- _Records to use_
■ ■ ■ ■ ■

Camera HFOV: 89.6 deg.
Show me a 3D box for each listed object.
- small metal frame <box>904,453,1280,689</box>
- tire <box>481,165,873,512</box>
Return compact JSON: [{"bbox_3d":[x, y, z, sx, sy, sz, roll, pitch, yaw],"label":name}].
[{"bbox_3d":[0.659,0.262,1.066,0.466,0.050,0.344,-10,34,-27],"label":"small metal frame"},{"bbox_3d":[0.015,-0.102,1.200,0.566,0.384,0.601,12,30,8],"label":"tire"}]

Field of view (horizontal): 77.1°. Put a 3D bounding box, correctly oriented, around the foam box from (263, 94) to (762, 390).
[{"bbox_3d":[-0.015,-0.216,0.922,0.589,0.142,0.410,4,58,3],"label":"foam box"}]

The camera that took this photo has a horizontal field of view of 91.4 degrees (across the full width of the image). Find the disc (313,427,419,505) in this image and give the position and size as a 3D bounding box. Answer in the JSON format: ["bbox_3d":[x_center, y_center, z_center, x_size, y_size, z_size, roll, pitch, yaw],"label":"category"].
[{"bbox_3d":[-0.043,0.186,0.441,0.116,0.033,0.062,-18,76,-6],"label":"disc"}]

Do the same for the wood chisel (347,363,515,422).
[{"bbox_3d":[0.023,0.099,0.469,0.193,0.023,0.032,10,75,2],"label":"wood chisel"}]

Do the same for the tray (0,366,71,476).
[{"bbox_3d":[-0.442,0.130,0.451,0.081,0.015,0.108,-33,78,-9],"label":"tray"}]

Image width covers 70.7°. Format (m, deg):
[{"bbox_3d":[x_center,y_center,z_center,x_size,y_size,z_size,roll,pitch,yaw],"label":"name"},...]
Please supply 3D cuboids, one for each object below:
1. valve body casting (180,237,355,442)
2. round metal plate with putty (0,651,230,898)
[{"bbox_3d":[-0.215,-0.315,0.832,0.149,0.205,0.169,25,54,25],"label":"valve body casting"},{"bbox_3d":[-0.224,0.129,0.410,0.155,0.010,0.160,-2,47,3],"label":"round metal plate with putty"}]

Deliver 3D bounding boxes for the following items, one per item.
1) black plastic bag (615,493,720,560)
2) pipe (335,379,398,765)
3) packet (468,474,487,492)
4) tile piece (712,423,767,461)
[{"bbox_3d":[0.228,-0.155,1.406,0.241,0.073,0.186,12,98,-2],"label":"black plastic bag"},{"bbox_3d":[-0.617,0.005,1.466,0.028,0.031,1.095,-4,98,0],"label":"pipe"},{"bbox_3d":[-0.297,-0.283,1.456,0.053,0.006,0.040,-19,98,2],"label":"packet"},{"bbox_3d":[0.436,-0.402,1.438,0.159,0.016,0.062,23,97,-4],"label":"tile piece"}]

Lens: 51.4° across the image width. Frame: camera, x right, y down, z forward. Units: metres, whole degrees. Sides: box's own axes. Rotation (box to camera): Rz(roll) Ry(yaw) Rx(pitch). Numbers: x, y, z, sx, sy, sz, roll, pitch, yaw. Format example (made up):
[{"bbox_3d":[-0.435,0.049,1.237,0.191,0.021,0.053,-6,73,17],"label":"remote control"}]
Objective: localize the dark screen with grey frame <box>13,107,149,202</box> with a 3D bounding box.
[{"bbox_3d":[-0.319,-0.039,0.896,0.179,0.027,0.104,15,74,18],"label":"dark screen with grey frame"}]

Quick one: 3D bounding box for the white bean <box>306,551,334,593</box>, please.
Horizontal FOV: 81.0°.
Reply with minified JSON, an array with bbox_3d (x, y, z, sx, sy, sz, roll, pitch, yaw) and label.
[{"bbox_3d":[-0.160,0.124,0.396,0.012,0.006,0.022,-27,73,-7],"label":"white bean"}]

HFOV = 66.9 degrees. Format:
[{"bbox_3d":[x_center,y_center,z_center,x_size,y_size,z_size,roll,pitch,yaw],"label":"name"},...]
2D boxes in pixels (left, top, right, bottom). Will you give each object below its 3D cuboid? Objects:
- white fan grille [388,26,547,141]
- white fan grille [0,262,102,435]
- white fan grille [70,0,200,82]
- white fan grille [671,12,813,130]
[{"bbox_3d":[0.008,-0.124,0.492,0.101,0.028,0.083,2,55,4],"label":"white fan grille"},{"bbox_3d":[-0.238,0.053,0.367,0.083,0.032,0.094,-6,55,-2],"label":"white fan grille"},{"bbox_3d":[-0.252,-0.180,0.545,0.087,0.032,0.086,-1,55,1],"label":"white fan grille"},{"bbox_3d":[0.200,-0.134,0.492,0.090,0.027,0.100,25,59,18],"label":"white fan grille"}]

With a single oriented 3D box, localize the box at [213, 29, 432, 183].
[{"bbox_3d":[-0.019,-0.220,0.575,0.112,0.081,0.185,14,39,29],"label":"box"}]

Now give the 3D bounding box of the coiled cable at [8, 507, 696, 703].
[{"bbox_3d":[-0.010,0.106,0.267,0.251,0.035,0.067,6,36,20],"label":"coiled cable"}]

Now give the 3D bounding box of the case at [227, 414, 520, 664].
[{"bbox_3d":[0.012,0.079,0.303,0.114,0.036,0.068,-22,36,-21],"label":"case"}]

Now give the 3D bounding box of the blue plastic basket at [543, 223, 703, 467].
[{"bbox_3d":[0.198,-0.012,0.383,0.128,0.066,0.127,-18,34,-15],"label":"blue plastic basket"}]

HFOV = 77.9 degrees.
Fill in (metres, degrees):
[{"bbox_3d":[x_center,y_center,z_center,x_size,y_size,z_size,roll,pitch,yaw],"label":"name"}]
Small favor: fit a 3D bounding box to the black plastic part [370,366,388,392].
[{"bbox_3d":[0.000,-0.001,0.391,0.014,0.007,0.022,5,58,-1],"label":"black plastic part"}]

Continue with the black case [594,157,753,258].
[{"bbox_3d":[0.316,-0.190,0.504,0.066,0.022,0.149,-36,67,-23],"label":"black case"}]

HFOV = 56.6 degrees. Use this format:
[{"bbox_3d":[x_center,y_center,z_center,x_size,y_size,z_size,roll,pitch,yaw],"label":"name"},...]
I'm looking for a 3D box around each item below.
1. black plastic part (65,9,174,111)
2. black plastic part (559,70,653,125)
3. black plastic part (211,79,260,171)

■ ■ ■ ■ ■

- _Exercise directions_
Copy each line of the data above that holds "right".

- _Answer to this problem_
Lens: 51.4° across the image width. Frame: camera, x right, y down, z forward. Units: metres, whole degrees. Sides: box's own axes. Rotation (box to camera): Rz(roll) Ry(yaw) Rx(pitch). Numbers: x, y, z, sx, sy, sz, roll, pitch, yaw. Format example (made up):
2D boxes in pixels (left, top, right, bottom). Will you give each object below its 3D cuboid? Objects:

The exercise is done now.